The structures and magnetic properties of Ti-substituted Pr2(Fe,Co)14(C,B)-type nanocomposites

Abstract

The phase evolution, microstructure, and magnetic properties of ${\mathrm{Pr}}_x{\mathrm{Fe}}_{80-x}{\mathrm{Ti}}_2{\mathrm{Co}}_{10}{\mathrm{B}}_4{\mathrm{C}}_4$ $(x=9,10.5)$ melt-spun ribbons were studied. All these ribbons consist mainly of three phases, namely, 2:14:1, $\alpha \text{-}(\mathrm{Fe},\mathrm{Co})$ , and 2:17 phases. The ${}_{i}H_c$ significantly increases and $B_r$ slightly decreases with increasing Pr content. It was found that increasing Pr content from $9\text{to}10.5\mathrm{at.}\%$ leads to marked grain refinement in the ribbons. Increasing Pr content also helps suppress the formation of metastable 2:17 phase and the grain growth of the $\alpha \text{-}(\mathrm{Fe},\mathrm{Co})$ phase during the annealing treatment, thus avoiding the formation of extensive soft magnetic regions.
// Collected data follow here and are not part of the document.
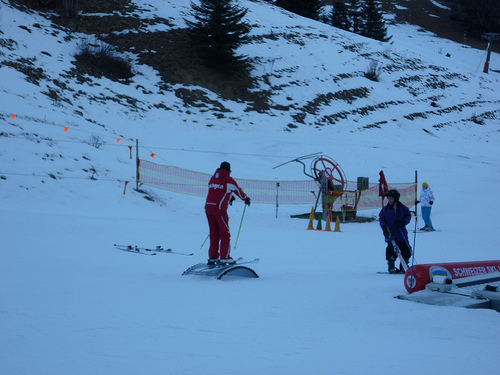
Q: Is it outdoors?
A: Yes, it is outdoors.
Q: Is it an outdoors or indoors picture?
A: It is outdoors.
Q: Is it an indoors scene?
A: No, it is outdoors.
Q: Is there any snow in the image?
A: Yes, there is snow.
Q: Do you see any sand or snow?
A: Yes, there is snow.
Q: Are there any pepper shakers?
A: No, there are no pepper shakers.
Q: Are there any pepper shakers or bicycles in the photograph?
A: No, there are no pepper shakers or bicycles.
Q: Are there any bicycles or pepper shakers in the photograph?
A: No, there are no pepper shakers or bicycles.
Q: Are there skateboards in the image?
A: No, there are no skateboards.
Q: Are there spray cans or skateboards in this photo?
A: No, there are no skateboards or spray cans.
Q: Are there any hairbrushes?
A: No, there are no hairbrushes.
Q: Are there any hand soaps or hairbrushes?
A: No, there are no hairbrushes or hand soaps.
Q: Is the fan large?
A: Yes, the fan is large.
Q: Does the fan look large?
A: Yes, the fan is large.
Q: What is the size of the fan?
A: The fan is large.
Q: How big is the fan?
A: The fan is large.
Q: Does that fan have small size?
A: No, the fan is large.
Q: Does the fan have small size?
A: No, the fan is large.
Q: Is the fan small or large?
A: The fan is large.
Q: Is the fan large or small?
A: The fan is large.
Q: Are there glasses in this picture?
A: No, there are no glasses.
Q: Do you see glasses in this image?
A: No, there are no glasses.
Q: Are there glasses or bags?
A: No, there are no glasses or bags.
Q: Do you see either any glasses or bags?
A: No, there are no glasses or bags.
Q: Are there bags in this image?
A: No, there are no bags.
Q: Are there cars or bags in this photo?
A: No, there are no bags or cars.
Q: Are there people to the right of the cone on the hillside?
A: Yes, there is a person to the right of the cone.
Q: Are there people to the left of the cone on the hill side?
A: No, the person is to the right of the safety cone.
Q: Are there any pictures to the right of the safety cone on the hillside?
A: No, there is a person to the right of the traffic cone.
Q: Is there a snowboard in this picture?
A: No, there are no snowboards.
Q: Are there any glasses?
A: No, there are no glasses.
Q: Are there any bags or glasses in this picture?
A: No, there are no glasses or bags.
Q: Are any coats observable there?
A: Yes, there is a coat.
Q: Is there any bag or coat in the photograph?
A: Yes, there is a coat.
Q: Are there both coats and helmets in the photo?
A: Yes, there are both a coat and a helmet.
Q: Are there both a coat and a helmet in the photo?
A: Yes, there are both a coat and a helmet.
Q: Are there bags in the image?
A: No, there are no bags.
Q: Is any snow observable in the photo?
A: Yes, there is snow.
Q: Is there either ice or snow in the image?
A: Yes, there is snow.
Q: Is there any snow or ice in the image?
A: Yes, there is snow.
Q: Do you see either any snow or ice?
A: Yes, there is snow.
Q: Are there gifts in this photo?
A: No, there are no gifts.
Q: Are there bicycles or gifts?
A: No, there are no gifts or bicycles.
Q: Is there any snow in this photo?
A: Yes, there is snow.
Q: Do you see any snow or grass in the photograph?
A: Yes, there is snow.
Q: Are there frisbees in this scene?
A: No, there are no frisbees.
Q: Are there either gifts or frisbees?
A: No, there are no frisbees or gifts.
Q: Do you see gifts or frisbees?
A: No, there are no frisbees or gifts.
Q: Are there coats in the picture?
A: Yes, there is a coat.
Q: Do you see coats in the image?
A: Yes, there is a coat.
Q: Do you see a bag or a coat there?
A: Yes, there is a coat.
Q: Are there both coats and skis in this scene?
A: Yes, there are both a coat and skis.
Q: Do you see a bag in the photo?
A: No, there are no bags.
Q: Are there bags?
A: No, there are no bags.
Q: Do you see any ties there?
A: No, there are no ties.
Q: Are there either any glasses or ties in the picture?
A: No, there are no ties or glasses.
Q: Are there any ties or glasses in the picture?
A: No, there are no ties or glasses.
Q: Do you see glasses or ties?
A: No, there are no ties or glasses.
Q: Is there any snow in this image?
A: Yes, there is snow.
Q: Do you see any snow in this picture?
A: Yes, there is snow.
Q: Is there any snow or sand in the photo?
A: Yes, there is snow.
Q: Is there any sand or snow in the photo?
A: Yes, there is snow.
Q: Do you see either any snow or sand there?
A: Yes, there is snow.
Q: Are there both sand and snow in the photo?
A: No, there is snow but no sand.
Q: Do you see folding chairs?
A: No, there are no folding chairs.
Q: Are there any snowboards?
A: No, there are no snowboards.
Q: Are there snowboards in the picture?
A: No, there are no snowboards.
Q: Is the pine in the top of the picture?
A: Yes, the pine is in the top of the image.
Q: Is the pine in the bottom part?
A: No, the pine is in the top of the image.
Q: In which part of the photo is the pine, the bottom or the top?
A: The pine is in the top of the image.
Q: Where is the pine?
A: The pine is on the hillside.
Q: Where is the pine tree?
A: The pine is on the hillside.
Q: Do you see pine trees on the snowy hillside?
A: Yes, there is a pine tree on the hillside.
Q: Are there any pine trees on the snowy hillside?
A: Yes, there is a pine tree on the hillside.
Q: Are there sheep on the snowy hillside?
A: No, there is a pine tree on the hill side.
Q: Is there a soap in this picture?
A: No, there are no soaps.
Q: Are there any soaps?
A: No, there are no soaps.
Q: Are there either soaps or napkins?
A: No, there are no soaps or napkins.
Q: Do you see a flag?
A: Yes, there is a flag.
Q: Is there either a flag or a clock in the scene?
A: Yes, there is a flag.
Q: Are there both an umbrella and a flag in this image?
A: No, there is a flag but no umbrellas.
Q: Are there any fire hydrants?
A: No, there are no fire hydrants.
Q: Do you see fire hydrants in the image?
A: No, there are no fire hydrants.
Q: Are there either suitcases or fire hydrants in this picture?
A: No, there are no fire hydrants or suitcases.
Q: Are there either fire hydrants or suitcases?
A: No, there are no fire hydrants or suitcases.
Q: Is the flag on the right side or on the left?
A: The flag is on the left of the image.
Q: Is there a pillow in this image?
A: No, there are no pillows.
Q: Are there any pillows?
A: No, there are no pillows.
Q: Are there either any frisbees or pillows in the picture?
A: No, there are no pillows or frisbees.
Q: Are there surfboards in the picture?
A: No, there are no surfboards.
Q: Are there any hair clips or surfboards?
A: No, there are no surfboards or hair clips.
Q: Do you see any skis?
A: Yes, there are skis.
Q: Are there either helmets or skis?
A: Yes, there are skis.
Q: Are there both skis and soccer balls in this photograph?
A: No, there are skis but no soccer balls.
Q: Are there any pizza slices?
A: No, there are no pizza slices.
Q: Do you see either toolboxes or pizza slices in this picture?
A: No, there are no pizza slices or toolboxes.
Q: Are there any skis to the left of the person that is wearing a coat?
A: Yes, there are skis to the left of the person.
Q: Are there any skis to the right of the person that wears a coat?
A: No, the skis are to the left of the person.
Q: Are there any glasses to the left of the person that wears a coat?
A: No, there are skis to the left of the person.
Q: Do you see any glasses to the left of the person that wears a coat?
A: No, there are skis to the left of the person.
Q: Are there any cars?
A: No, there are no cars.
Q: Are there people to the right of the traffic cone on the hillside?
A: Yes, there is a person to the right of the traffic cone.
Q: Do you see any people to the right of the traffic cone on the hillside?
A: Yes, there is a person to the right of the traffic cone.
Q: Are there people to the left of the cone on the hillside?
A: No, the person is to the right of the traffic cone.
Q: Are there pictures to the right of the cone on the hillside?
A: No, there is a person to the right of the traffic cone.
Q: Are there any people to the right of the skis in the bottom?
A: Yes, there is a person to the right of the skis.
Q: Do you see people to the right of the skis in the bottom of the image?
A: Yes, there is a person to the right of the skis.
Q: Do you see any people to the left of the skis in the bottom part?
A: No, the person is to the right of the skis.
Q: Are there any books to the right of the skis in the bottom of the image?
A: No, there is a person to the right of the skis.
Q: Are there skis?
A: Yes, there are skis.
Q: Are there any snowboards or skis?
A: Yes, there are skis.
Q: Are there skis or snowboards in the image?
A: Yes, there are skis.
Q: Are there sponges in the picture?
A: No, there are no sponges.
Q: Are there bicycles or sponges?
A: No, there are no sponges or bicycles.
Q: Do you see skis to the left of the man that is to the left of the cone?
A: Yes, there are skis to the left of the man.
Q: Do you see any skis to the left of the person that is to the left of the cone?
A: Yes, there are skis to the left of the man.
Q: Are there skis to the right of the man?
A: No, the skis are to the left of the man.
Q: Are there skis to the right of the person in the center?
A: No, the skis are to the left of the man.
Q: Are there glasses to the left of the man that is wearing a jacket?
A: No, there are skis to the left of the man.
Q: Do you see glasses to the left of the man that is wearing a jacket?
A: No, there are skis to the left of the man.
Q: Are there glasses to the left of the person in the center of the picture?
A: No, there are skis to the left of the man.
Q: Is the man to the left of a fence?
A: No, the man is to the left of a cone.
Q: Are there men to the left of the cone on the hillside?
A: Yes, there is a man to the left of the cone.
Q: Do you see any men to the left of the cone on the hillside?
A: Yes, there is a man to the left of the cone.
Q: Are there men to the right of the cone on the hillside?
A: No, the man is to the left of the traffic cone.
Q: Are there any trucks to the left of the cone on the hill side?
A: No, there is a man to the left of the traffic cone.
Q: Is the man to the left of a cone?
A: Yes, the man is to the left of a cone.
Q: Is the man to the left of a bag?
A: No, the man is to the left of a cone.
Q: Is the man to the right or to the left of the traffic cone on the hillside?
A: The man is to the left of the traffic cone.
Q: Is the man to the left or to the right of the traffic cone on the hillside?
A: The man is to the left of the traffic cone.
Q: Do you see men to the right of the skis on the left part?
A: Yes, there is a man to the right of the skis.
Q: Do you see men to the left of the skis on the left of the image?
A: No, the man is to the right of the skis.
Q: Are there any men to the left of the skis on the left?
A: No, the man is to the right of the skis.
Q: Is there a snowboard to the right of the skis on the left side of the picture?
A: No, there is a man to the right of the skis.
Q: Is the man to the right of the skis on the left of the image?
A: Yes, the man is to the right of the skis.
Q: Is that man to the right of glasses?
A: No, the man is to the right of the skis.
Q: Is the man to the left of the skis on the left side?
A: No, the man is to the right of the skis.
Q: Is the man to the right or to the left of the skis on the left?
A: The man is to the right of the skis.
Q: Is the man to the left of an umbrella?
A: No, the man is to the left of a cone.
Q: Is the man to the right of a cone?
A: No, the man is to the left of a cone.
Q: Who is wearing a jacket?
A: The man is wearing a jacket.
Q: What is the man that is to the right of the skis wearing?
A: The man is wearing a jacket.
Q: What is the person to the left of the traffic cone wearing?
A: The man is wearing a jacket.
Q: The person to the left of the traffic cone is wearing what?
A: The man is wearing a jacket.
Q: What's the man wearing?
A: The man is wearing a jacket.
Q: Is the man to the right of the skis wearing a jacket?
A: Yes, the man is wearing a jacket.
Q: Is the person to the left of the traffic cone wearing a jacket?
A: Yes, the man is wearing a jacket.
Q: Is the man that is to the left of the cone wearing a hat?
A: No, the man is wearing a jacket.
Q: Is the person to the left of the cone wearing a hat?
A: No, the man is wearing a jacket.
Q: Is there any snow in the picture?
A: Yes, there is snow.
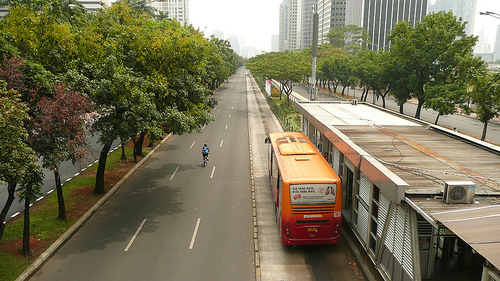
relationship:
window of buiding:
[362, 15, 371, 30] [344, 0, 424, 104]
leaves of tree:
[389, 22, 431, 93] [378, 15, 427, 119]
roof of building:
[313, 98, 493, 220] [261, 0, 388, 45]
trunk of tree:
[20, 243, 34, 257] [52, 160, 69, 222]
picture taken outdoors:
[25, 16, 455, 256] [52, 22, 471, 272]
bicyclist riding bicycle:
[201, 140, 212, 167] [201, 150, 209, 167]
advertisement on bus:
[287, 180, 337, 206] [262, 127, 347, 252]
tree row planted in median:
[1, 0, 242, 256] [1, 127, 173, 279]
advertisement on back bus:
[290, 183, 337, 205] [216, 121, 400, 233]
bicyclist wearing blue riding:
[202, 143, 211, 163] [201, 147, 210, 155]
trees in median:
[232, 8, 487, 103] [246, 33, 497, 164]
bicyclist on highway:
[202, 143, 211, 163] [26, 64, 261, 279]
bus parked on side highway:
[262, 127, 347, 252] [0, 66, 262, 281]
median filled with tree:
[1, 105, 162, 280] [83, 0, 212, 198]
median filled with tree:
[1, 105, 162, 280] [5, 3, 127, 221]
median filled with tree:
[1, 105, 162, 280] [4, 56, 92, 259]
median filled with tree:
[1, 105, 162, 280] [395, 8, 472, 120]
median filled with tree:
[1, 105, 162, 280] [466, 70, 498, 138]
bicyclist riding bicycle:
[202, 143, 211, 163] [200, 140, 210, 166]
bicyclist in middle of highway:
[202, 143, 211, 163] [0, 66, 262, 281]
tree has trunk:
[0, 53, 99, 222] [48, 177, 68, 217]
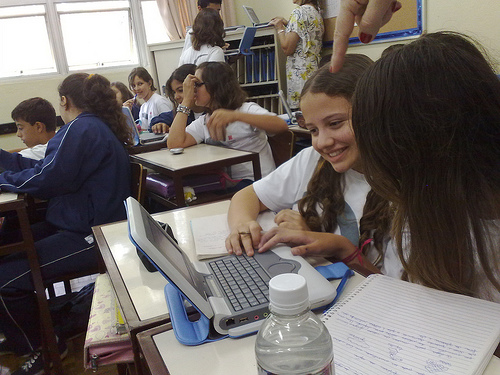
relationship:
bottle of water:
[255, 273, 340, 374] [255, 320, 338, 373]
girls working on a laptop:
[230, 50, 499, 307] [123, 195, 341, 338]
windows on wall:
[0, 1, 169, 79] [0, 4, 179, 125]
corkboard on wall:
[311, 0, 426, 54] [228, 2, 498, 79]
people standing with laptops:
[185, 1, 325, 94] [227, 0, 281, 58]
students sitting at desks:
[2, 54, 499, 314] [0, 145, 452, 375]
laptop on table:
[123, 195, 341, 338] [91, 196, 499, 372]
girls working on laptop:
[230, 50, 499, 307] [123, 195, 341, 338]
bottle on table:
[255, 273, 340, 374] [91, 196, 499, 372]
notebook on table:
[317, 272, 499, 374] [91, 196, 499, 372]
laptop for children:
[123, 195, 341, 338] [2, 54, 499, 314]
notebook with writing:
[317, 272, 499, 374] [331, 308, 475, 372]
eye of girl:
[329, 118, 342, 129] [224, 52, 416, 279]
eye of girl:
[307, 125, 317, 136] [224, 52, 416, 279]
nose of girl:
[314, 128, 335, 152] [224, 52, 416, 279]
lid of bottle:
[268, 272, 309, 313] [255, 273, 340, 374]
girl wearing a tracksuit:
[4, 68, 142, 374] [0, 115, 131, 356]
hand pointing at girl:
[327, 0, 403, 75] [225, 53, 395, 276]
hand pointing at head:
[327, 0, 403, 75] [299, 53, 373, 173]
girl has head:
[225, 53, 395, 276] [299, 53, 373, 173]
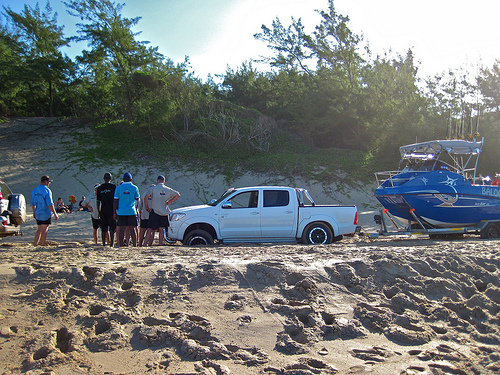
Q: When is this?
A: Daytime.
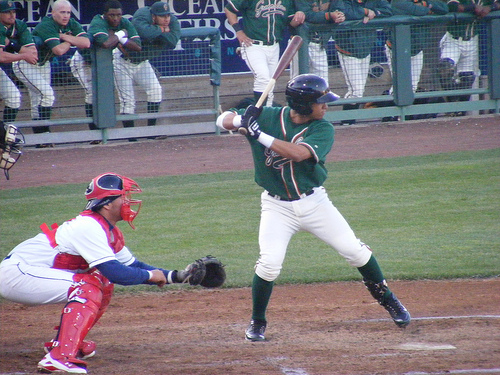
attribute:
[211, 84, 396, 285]
uniform — green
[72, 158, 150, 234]
helmet — red, blue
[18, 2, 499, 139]
players — waiting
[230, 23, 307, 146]
bat — brown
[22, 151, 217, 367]
catcher — waiting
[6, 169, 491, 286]
grass — green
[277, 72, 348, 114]
helmet — black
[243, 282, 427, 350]
cleets — black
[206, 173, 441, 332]
legs — apart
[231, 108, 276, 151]
gloves — black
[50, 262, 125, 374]
shin guards — red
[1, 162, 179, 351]
player — squating, waiting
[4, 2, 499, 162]
fence — grilled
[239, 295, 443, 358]
shoes — black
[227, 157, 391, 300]
pants — white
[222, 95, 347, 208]
jersey — green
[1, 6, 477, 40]
jerseys — green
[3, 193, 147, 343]
outfit — white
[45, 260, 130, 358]
knee pads — red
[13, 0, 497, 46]
railing — padded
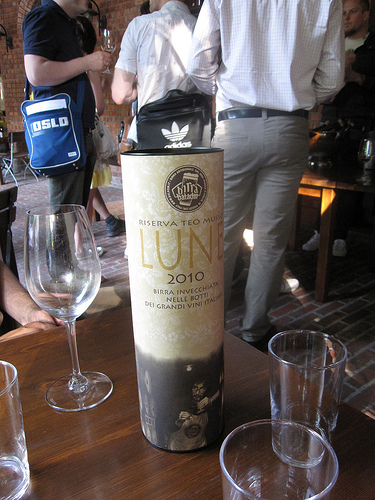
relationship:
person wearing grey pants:
[186, 0, 344, 349] [207, 105, 310, 345]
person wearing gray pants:
[186, 0, 344, 349] [212, 114, 312, 352]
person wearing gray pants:
[198, 4, 314, 349] [212, 114, 312, 348]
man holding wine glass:
[19, 1, 106, 288] [96, 27, 120, 75]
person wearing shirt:
[186, 0, 344, 349] [180, 3, 358, 125]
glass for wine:
[28, 194, 82, 269] [118, 147, 227, 453]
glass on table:
[266, 327, 351, 466] [14, 409, 153, 498]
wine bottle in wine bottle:
[120, 147, 224, 451] [120, 147, 224, 451]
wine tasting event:
[112, 121, 236, 498] [22, 0, 364, 167]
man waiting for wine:
[19, 1, 106, 288] [118, 147, 227, 453]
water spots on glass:
[54, 235, 82, 274] [21, 201, 114, 413]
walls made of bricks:
[1, 0, 23, 108] [3, 39, 19, 132]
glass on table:
[21, 201, 114, 413] [0, 301, 373, 498]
The refined and uniform structure tends to enhance the exchange-coupling interaction between magnetic grains, which results in a significant improvement of the demagnetization-curve shape and magnetic properties accordingly. High coercivity ${}_{i}H_c$ of $10.2\mathrm{kOe}$ , remanence $B_r$ of $9.6\mathrm{kG}$ , and maximum energy product ${\left(BH\right)}_{\max }$ of $17.4\mathrm{MG}\mathrm{Oe}$ have been achieved in ${\mathrm{Pr}}_{10.5}{\mathrm{Fe}}_{69.5}{\mathrm{Ti}}_2{\mathrm{Co}}_{10}{\mathrm{B}}_4{\mathrm{C}}_4$ ribbons after optimal annealing.